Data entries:
======

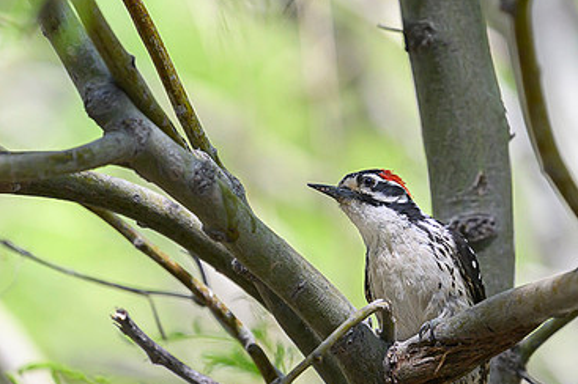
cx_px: 301
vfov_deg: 1.0
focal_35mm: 1420
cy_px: 141
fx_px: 22778
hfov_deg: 1.5
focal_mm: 560
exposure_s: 1/1600
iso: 1000
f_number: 4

======

EXERCISE: Your output should consist only of the lines from the one containing "focal_35mm: 1420" to the end of the records above, each retyped exactly.

OUTPUT BELOW:
focal_35mm: 1420
cy_px: 141
fx_px: 22778
hfov_deg: 1.5
focal_mm: 560
exposure_s: 1/1600
iso: 1000
f_number: 4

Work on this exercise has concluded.